Each line of the data that includes "Gasto" must be copied.
─── INPUT FOR THIS TASK
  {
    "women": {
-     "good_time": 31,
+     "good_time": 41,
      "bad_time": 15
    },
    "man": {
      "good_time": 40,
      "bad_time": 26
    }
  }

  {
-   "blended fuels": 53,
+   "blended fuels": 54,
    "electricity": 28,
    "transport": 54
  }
──────
─── INPUT FOR THIS TASK
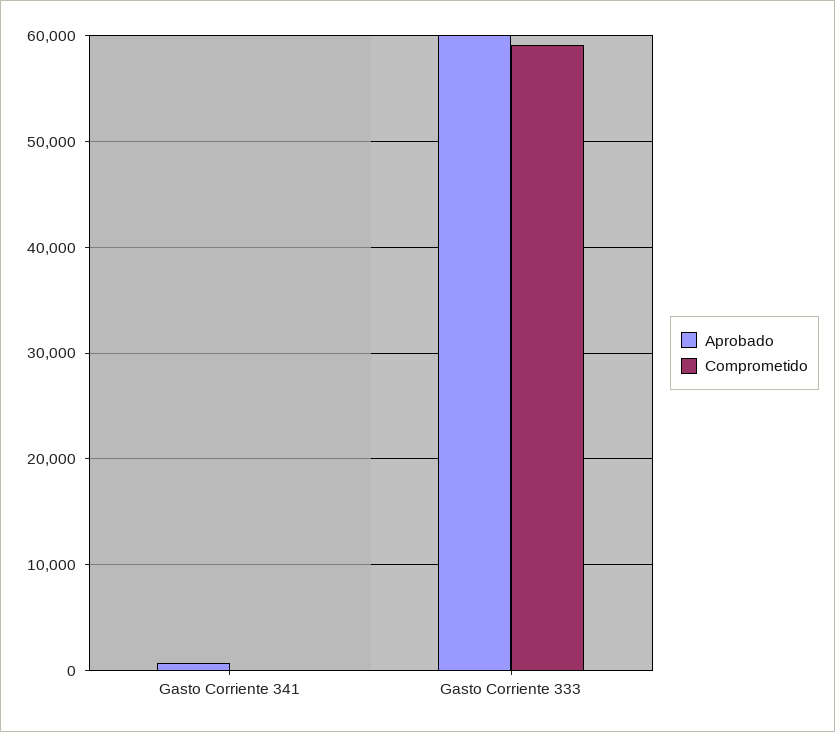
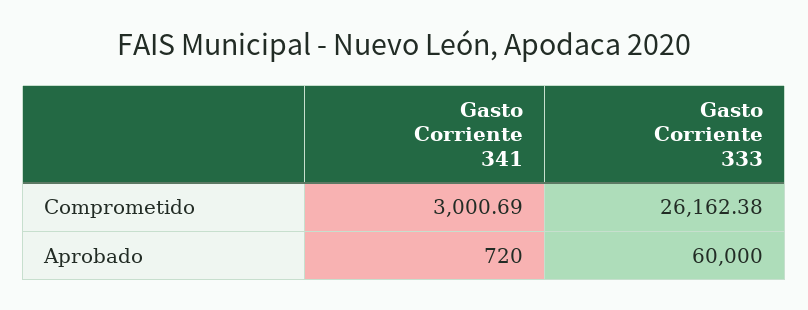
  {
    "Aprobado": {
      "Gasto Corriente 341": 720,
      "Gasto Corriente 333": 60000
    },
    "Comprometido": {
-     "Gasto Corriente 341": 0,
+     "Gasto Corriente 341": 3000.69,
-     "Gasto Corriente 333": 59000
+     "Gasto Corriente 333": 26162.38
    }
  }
──────
■ WRITTEN RESPONSE
      "Gasto Corriente 341": 720,
      "Gasto Corriente 333": 60000
-     "Gasto Corriente 341": 0,
+     "Gasto Corriente 341": 3000.69,
-     "Gasto Corriente 333": 59000
+     "Gasto Corriente 333": 26162.38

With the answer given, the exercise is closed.